Input records:
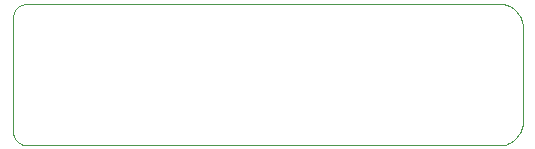
<source format=gm1>
G75*
%MOIN*%
%OFA0B0*%
%FSLAX24Y24*%
%IPPOS*%
%LPD*%
%AMOC8*
5,1,8,0,0,1.08239X$1,22.5*
%
%ADD10C,0.0000*%
D10*
X001180Y000680D02*
X016893Y000680D01*
X016947Y000682D01*
X017000Y000687D01*
X017053Y000696D01*
X017105Y000709D01*
X017157Y000725D01*
X017207Y000745D01*
X017255Y000768D01*
X017302Y000795D01*
X017347Y000824D01*
X017390Y000857D01*
X017430Y000892D01*
X017468Y000930D01*
X017503Y000970D01*
X017536Y001013D01*
X017565Y001058D01*
X017592Y001105D01*
X017615Y001153D01*
X017635Y001203D01*
X017651Y001255D01*
X017664Y001307D01*
X017673Y001360D01*
X017678Y001413D01*
X017680Y001467D01*
X017680Y004617D01*
X017678Y004671D01*
X017673Y004724D01*
X017664Y004777D01*
X017651Y004829D01*
X017635Y004881D01*
X017615Y004931D01*
X017592Y004979D01*
X017565Y005026D01*
X017536Y005071D01*
X017503Y005114D01*
X017468Y005154D01*
X017430Y005192D01*
X017390Y005227D01*
X017347Y005260D01*
X017302Y005289D01*
X017255Y005316D01*
X017207Y005339D01*
X017157Y005359D01*
X017105Y005375D01*
X017053Y005388D01*
X017000Y005397D01*
X016947Y005402D01*
X016893Y005404D01*
X001180Y005404D01*
X001136Y005402D01*
X001093Y005396D01*
X001051Y005387D01*
X001009Y005374D01*
X000969Y005357D01*
X000930Y005337D01*
X000893Y005314D01*
X000859Y005287D01*
X000826Y005258D01*
X000797Y005225D01*
X000770Y005191D01*
X000747Y005154D01*
X000727Y005115D01*
X000710Y005075D01*
X000697Y005033D01*
X000688Y004991D01*
X000682Y004948D01*
X000680Y004904D01*
X000680Y001180D01*
X000682Y001136D01*
X000688Y001093D01*
X000697Y001051D01*
X000710Y001009D01*
X000727Y000969D01*
X000747Y000930D01*
X000770Y000893D01*
X000797Y000859D01*
X000826Y000826D01*
X000859Y000797D01*
X000893Y000770D01*
X000930Y000747D01*
X000969Y000727D01*
X001009Y000710D01*
X001051Y000697D01*
X001093Y000688D01*
X001136Y000682D01*
X001180Y000680D01*
M02*

</source>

Task item: The line with "X000688Y001093D01*" marks the end: restate word for word every line from the top of the data through that one, omitting pictures.

Answer space:
<source format=gm1>
G75*
%MOIN*%
%OFA0B0*%
%FSLAX24Y24*%
%IPPOS*%
%LPD*%
%AMOC8*
5,1,8,0,0,1.08239X$1,22.5*
%
%ADD10C,0.0000*%
D10*
X001180Y000680D02*
X016893Y000680D01*
X016947Y000682D01*
X017000Y000687D01*
X017053Y000696D01*
X017105Y000709D01*
X017157Y000725D01*
X017207Y000745D01*
X017255Y000768D01*
X017302Y000795D01*
X017347Y000824D01*
X017390Y000857D01*
X017430Y000892D01*
X017468Y000930D01*
X017503Y000970D01*
X017536Y001013D01*
X017565Y001058D01*
X017592Y001105D01*
X017615Y001153D01*
X017635Y001203D01*
X017651Y001255D01*
X017664Y001307D01*
X017673Y001360D01*
X017678Y001413D01*
X017680Y001467D01*
X017680Y004617D01*
X017678Y004671D01*
X017673Y004724D01*
X017664Y004777D01*
X017651Y004829D01*
X017635Y004881D01*
X017615Y004931D01*
X017592Y004979D01*
X017565Y005026D01*
X017536Y005071D01*
X017503Y005114D01*
X017468Y005154D01*
X017430Y005192D01*
X017390Y005227D01*
X017347Y005260D01*
X017302Y005289D01*
X017255Y005316D01*
X017207Y005339D01*
X017157Y005359D01*
X017105Y005375D01*
X017053Y005388D01*
X017000Y005397D01*
X016947Y005402D01*
X016893Y005404D01*
X001180Y005404D01*
X001136Y005402D01*
X001093Y005396D01*
X001051Y005387D01*
X001009Y005374D01*
X000969Y005357D01*
X000930Y005337D01*
X000893Y005314D01*
X000859Y005287D01*
X000826Y005258D01*
X000797Y005225D01*
X000770Y005191D01*
X000747Y005154D01*
X000727Y005115D01*
X000710Y005075D01*
X000697Y005033D01*
X000688Y004991D01*
X000682Y004948D01*
X000680Y004904D01*
X000680Y001180D01*
X000682Y001136D01*
X000688Y001093D01*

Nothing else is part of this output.